FAA constructing new ‘nerve center’

Aviation International News » January 2009
December 31, 2008, 7:01 AM

Federal and local officials broke ground early last month for a new Air Traffic Control System Command Center colocated with the FAA’s Potomac Tracon southwest of Dulles International Airport (IAD).

Placing the command center adjacent to Potomac Tracon enables the FAA to use utilities and infrastructure put in place when the Tracon was built several years ago on land that once was the home of the Vint Hill Farm military base. The existing command center on leased land next to IAD will close when its lease expires in 2011.

Acting FAA Administrator Robert Sturgell described the command center as the FAA’s nerve center. “NASA has mission control, we have this,” he said. While the command center does not directly control traffic, it oversees the nation’s entire ATC system, including control towers, approach and departure facilities and en route centers. The new 63,000-sq-ft building will also monitor all electronic navigation aids.
The center’s main mission is management of the entire airspace system to balance demand with capacity, and to deal with weather and other potential disruptions to air traffic.

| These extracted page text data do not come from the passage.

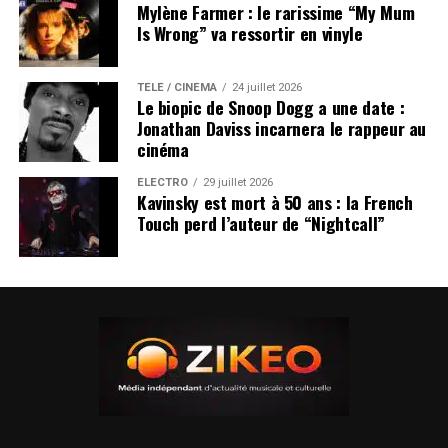
Mylène Farmer : le rarissime “My Mum
Is Wrong” va ressortir en vinyle
TÉLÉ / CINÉMA
24 juillet 2026
Le biopic de Snoop Dogg a une date :
Jonathan Daviss incarnera le rappeur au
cinéma
ÉLECTRO
29 juillet 2026
Kavinsky est mort à 50 ans : la French
Touch perd l’auteur de “Nightcall”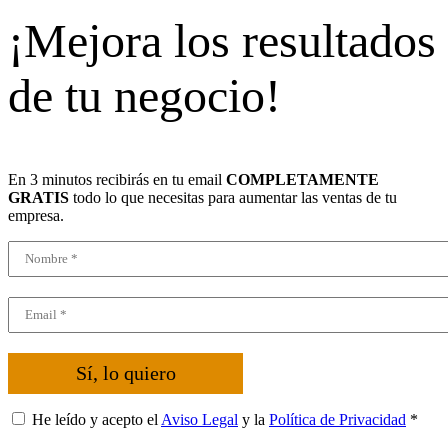
¡Mejora los resultados
de tu negocio!
En 3 minutos recibirás en tu email
COMPLETAMENTE
GRATIS
todo lo que necesitas para aumentar las ventas de tu
empresa.
Sí, lo quiero
He leído y acepto el
Aviso Legal
y la
Política de Privacidad
*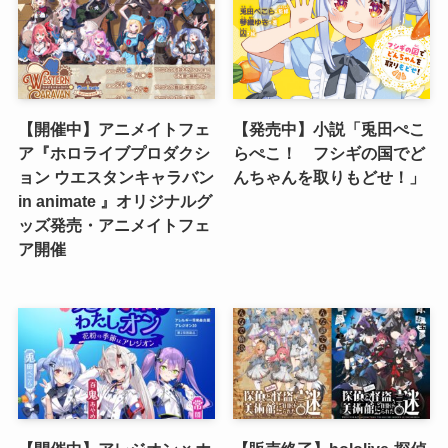
【開催中】アニメイトフェ
【発売中】小説「兎田ぺこ
ア『ホロライブプロダクシ
らぺこ！ フシギの国でど
ョン ウエスタンキャラバン
んちゃんを取りもどせ！」
in animate 』オリジナルグ
ッズ発売・アニメイトフェ
ア開催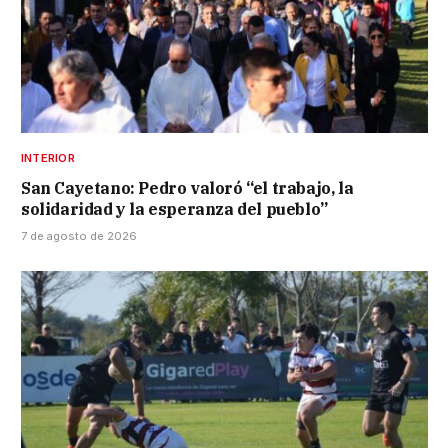
INTERIOR
San Cayetano: Pedro valoró “el trabajo, la
solidaridad y la esperanza del pueblo”
7 de agosto de 2026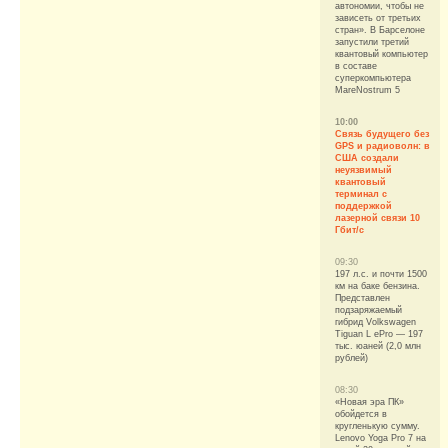
автономии, чтобы не
зависеть от третьих
стран». В Барселоне
запустили третий
квантовый компьютер
в составе
суперкомпьютера
MareNostrum 5
10:00
Связь будущего без
GPS и радиоволн: в
США создали
неуязвимый
квантовый
терминал с
поддержкой
лазерной связи 10
Гбит/с
09:30
197 л.с. и почти 1500
км на баке бензина.
Представлен
подзаряжаемый
гибрид Volkswagen
Tiguan L ePro — 197
тыс. юаней (2,0 млн
рублей)
08:30
«Новая эра ПК»
обойдется в
кругленькую сумму.
Lenovo Yoga Pro 7 на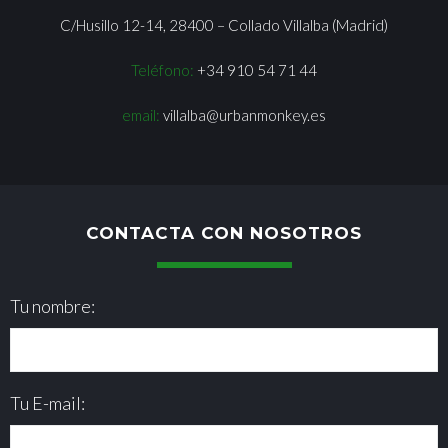
C/Husillo 12-14, 28400 – Collado Villalba (Madrid)
Teléfono:
+34 910 54 71 44
email:
villalba@urbanmonkey.es
CONTACTA CON NOSOTROS
Tu nombre:
Tu E-mail: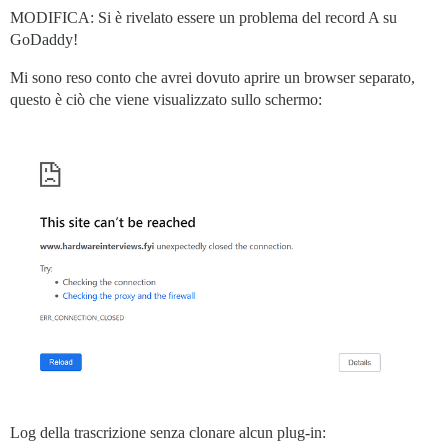
MODIFICA: Si è rivelato essere un problema del record A su
GoDaddy!
Mi sono reso conto che avrei dovuto aprire un browser separato,
questo è ciò che viene visualizzato sullo schermo:
Log della trascrizione senza clonare alcun plug-in: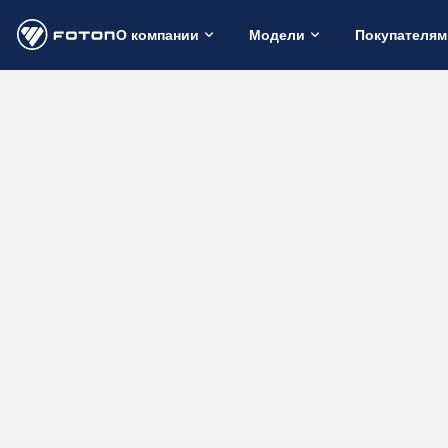
О компании
Модели
Покупателям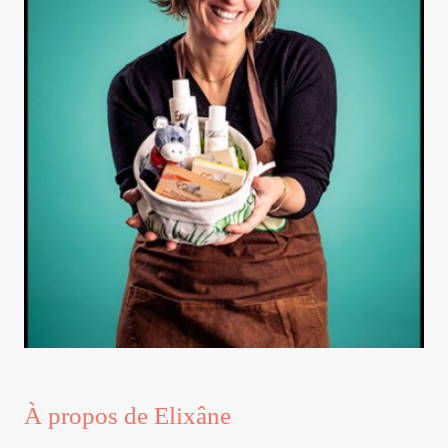
À propos de Elixâne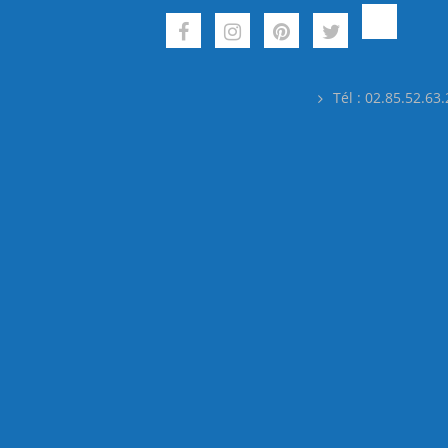
Tél : 02.85.52.63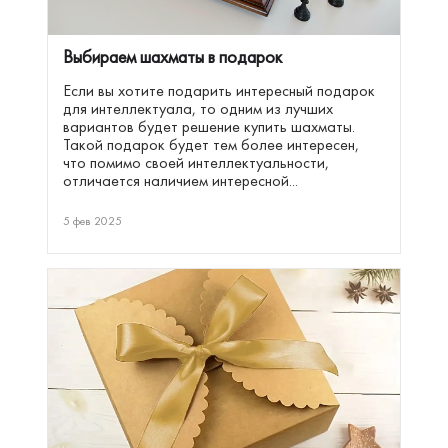
Выбираем шахматы в подарок
Если вы хотите подарить интересный подарок
для интеллектуала, то одним из лучших
вариантов будет решение купить шахматы.
Такой подарок будет тем более интересен,
что помимо своей интеллектуальности,
отличается наличием интересной...
5 фев 2025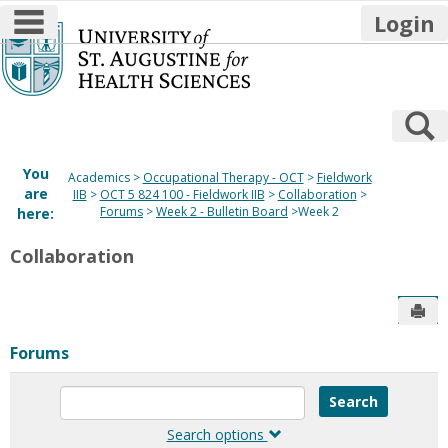
main navigation
Login
Skip
to
content
S
You
Academics
Occupational Therapy - OCT
Fieldwork
are
IIB
OCT 5 824 100 - Fieldwork IIB
Collaboration
Forums
Week 2 - Bulletin Board
Week 2
here:
Collaboration
Sen
Forums
Enter
text
to
Search options
search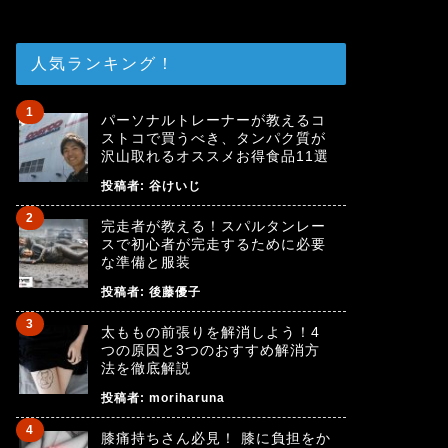
人気ランキング！
パーソナルトレーナーが教えるコ
ストコで買うべき、タンパク質が
沢山取れるオススメお得食品11選
投稿者:
谷けいじ
完走者が教える！スパルタンレー
スで初心者が完走するために必要
な準備と服装
投稿者:
後藤優子
太ももの前張りを解消しよう！4
つの原因と3つのおすすめ解消方
法を徹底解説
投稿者:
moriharuna
膝痛持ちさん必見！ 膝に負担をか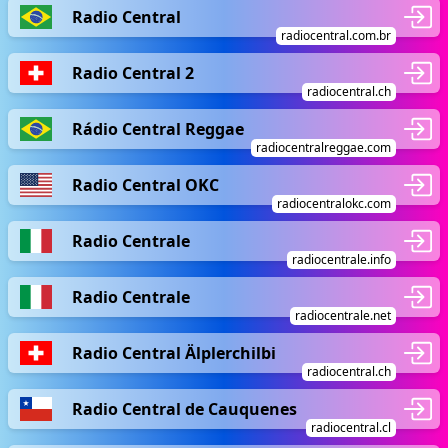
Radio Central
radiocentral.com.br
Radio Central 2
radiocentral.ch
Rádio Central Reggae
radiocentralreggae.com
Radio Central OKC
radiocentralokc.com
Radio Centrale
radiocentrale.info
Radio Centrale
radiocentrale.net
Radio Central Älplerchilbi
radiocentral.ch
Radio Central de Cauquenes
radiocentral.cl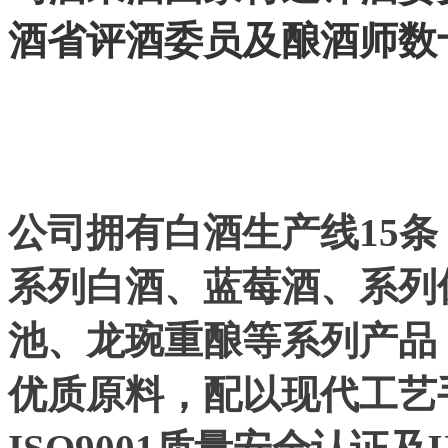
酒省评酒委员及酿酒师数
公司拥有白酒生产线15
系列白酒、蓝莓酒、系列
池、龙琬重酿等系列产品
优质原料，配以现代工艺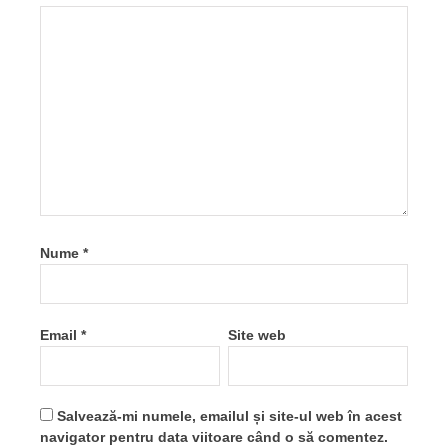
Nume
*
Email
*
Site web
Salvează-mi numele, emailul și site-ul web în acest
navigator pentru data viitoare când o să comentez.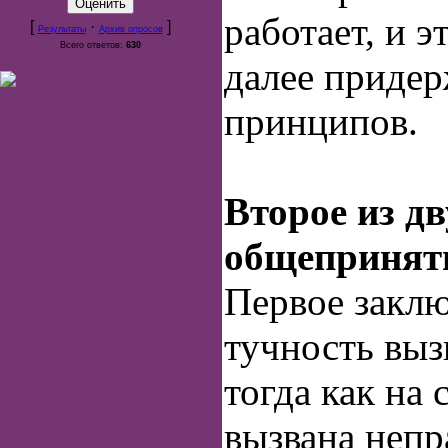
работает, и э
[
·
]
Результаты
Архив опросов
Всего ответов:
630
далее придер
принципов.
Второе из дв
общепринят
Первое заклю
тучность выз
тогда как на 
вызвана неп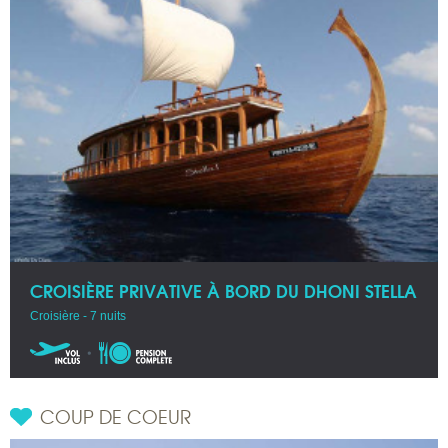
CROISIÈRE PRIVATIVE À BORD DU DHONI STELLA
Croisière - 7 nuits
COUP DE COEUR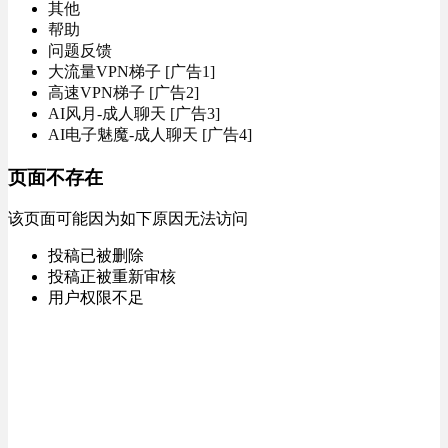
其他
帮助
问题反馈
大流量VPN梯子 [广告1]
高速VPN梯子 [广告2]
AI风月-成人聊天 [广告3]
AI电子魅魔-成人聊天 [广告4]
页面不存在
该页面可能因为如下原因无法访问
投稿已被删除
投稿正被重新审核
用户权限不足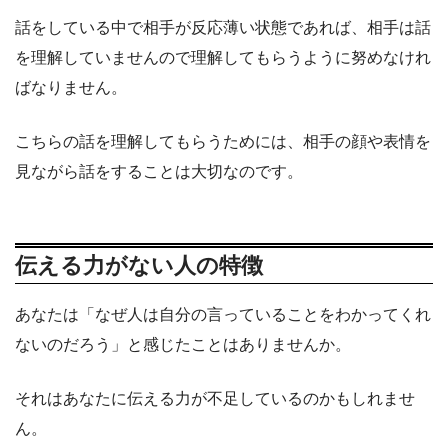
話をしている中で相手が反応薄い状態であれば、相手は話
を理解していませんので理解してもらうように努めなけれ
ばなりません。
こちらの話を理解してもらうためには、相手の顔や表情を
見ながら話をすることは大切なのです。
伝える力がない人の特徴
あなたは「なぜ人は自分の言っていることをわかってくれ
ないのだろう」と感じたことはありませんか。
それはあなたに伝える力が不足しているのかもしれませ
ん。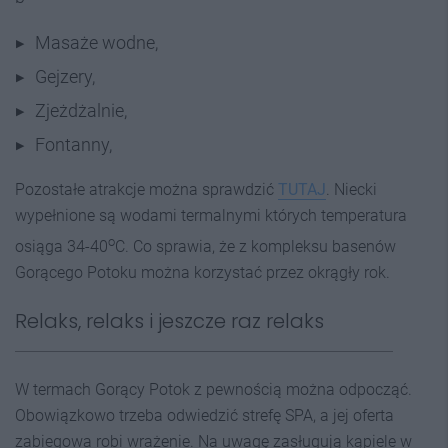
Masaże wodne,
Gejzery,
Zjeżdżalnie,
Fontanny,
Pozostałe atrakcje można sprawdzić
TUTAJ
. Niecki
wypełnione są wodami termalnymi których temperatura
o
osiąga 34-40
C. Co sprawia, że z kompleksu basenów
Gorącego Potoku można korzystać przez okrągły rok.
Relaks, relaks i jeszcze raz relaks
W termach Gorący Potok z pewnością można odpocząć.
Obowiązkowo trzeba odwiedzić strefę SPA, a jej oferta
zabiegowa robi wrażenie. Na uwagę zasługują kąpiele w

“The command center gives us the big picture,” said Sturgell. “It’s where we untangle the bottlenecks before they ripple through the rest of the airspace. Every morning, bright and early, and continuing every two hours throughout the day, there’s a teleconference about the status of the national airspace.”

About 300 controllers, managers and support staff members will move from the existing facility to the $22 million command center, which the FAA said will house some of the most sophisticated air traffic display and communications equipment available. Equipping the center will cost an estimated $46 million.